" His flaring torch is a pine-tree, to be sure,
which nobody can wield but himself. He waves it: and four times in the
midnight he shouts mightily, "Alexandra!" and the Pontic pine is whirled
into the ocean and Enceladus goes home.
Whose muse, whose cornemuse, sounds with such plaintive sweetness from
Arthur's Seat, while Edinburgh and Musselburgh lie rapt in delight,
and the mermaids come flapping up to Leith shore to hear the exquisite
music? Sweeter piper Edina knows not than Aytoun, the Bard of the
Cavaliers, who has given in his frank adhesion to the reigning dynasty.

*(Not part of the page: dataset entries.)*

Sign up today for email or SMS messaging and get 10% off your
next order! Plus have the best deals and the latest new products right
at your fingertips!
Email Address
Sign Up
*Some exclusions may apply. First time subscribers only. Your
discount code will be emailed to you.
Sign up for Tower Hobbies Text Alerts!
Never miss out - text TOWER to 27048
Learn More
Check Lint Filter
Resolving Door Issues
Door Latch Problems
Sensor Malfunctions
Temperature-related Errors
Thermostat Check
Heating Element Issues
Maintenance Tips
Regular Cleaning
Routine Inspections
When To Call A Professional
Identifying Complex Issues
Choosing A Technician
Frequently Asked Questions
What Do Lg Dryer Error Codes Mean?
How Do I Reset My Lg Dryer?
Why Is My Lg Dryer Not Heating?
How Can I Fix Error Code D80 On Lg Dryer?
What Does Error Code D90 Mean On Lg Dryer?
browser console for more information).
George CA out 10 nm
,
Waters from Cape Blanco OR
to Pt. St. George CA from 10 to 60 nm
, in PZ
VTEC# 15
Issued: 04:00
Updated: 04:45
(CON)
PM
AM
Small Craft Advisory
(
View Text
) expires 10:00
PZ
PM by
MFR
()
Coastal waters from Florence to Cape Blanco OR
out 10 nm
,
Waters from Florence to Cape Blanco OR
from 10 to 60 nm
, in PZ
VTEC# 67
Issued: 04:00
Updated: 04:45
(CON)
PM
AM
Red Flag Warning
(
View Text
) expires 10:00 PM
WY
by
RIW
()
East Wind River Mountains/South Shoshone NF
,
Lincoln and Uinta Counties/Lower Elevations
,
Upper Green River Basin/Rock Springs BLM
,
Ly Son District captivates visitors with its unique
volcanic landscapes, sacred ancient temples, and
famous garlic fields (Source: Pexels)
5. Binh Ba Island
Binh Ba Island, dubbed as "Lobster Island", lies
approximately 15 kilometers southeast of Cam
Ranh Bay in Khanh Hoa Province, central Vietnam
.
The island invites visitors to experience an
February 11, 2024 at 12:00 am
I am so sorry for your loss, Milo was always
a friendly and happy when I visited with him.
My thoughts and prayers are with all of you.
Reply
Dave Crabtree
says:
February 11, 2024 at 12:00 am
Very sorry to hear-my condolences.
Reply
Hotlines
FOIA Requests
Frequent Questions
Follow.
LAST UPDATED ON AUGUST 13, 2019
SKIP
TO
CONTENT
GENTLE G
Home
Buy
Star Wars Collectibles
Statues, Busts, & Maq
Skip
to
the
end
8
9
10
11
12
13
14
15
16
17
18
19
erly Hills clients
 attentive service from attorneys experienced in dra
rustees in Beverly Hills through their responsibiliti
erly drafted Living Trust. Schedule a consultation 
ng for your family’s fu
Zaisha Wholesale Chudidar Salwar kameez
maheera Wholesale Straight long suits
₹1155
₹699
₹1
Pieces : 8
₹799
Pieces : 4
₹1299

When a most beautiful, celebrated and unfortunate princess whose memory
the Professor loves--when Mary, wife of Francis the Second, King of
France, and by her own right proclaimed Queen of Scotland and England
(poor soul!), entered Paris with her young bridegroom, good Peter
Ronsard wrote of her--
"Toi qui as veu l'excellence de celle
Qui rend le ciel de l'Escosse envieux,
Dy hardiment, contentez vous mes yeux,
Vous ne verrez jamais chose plus belle."*
* Quoted in Mignet's "Life of Mary."
"Vous ne verrez jamais chose plus belle." Here is an Alexandrine written
three hundred years ago, as simple as bon jour.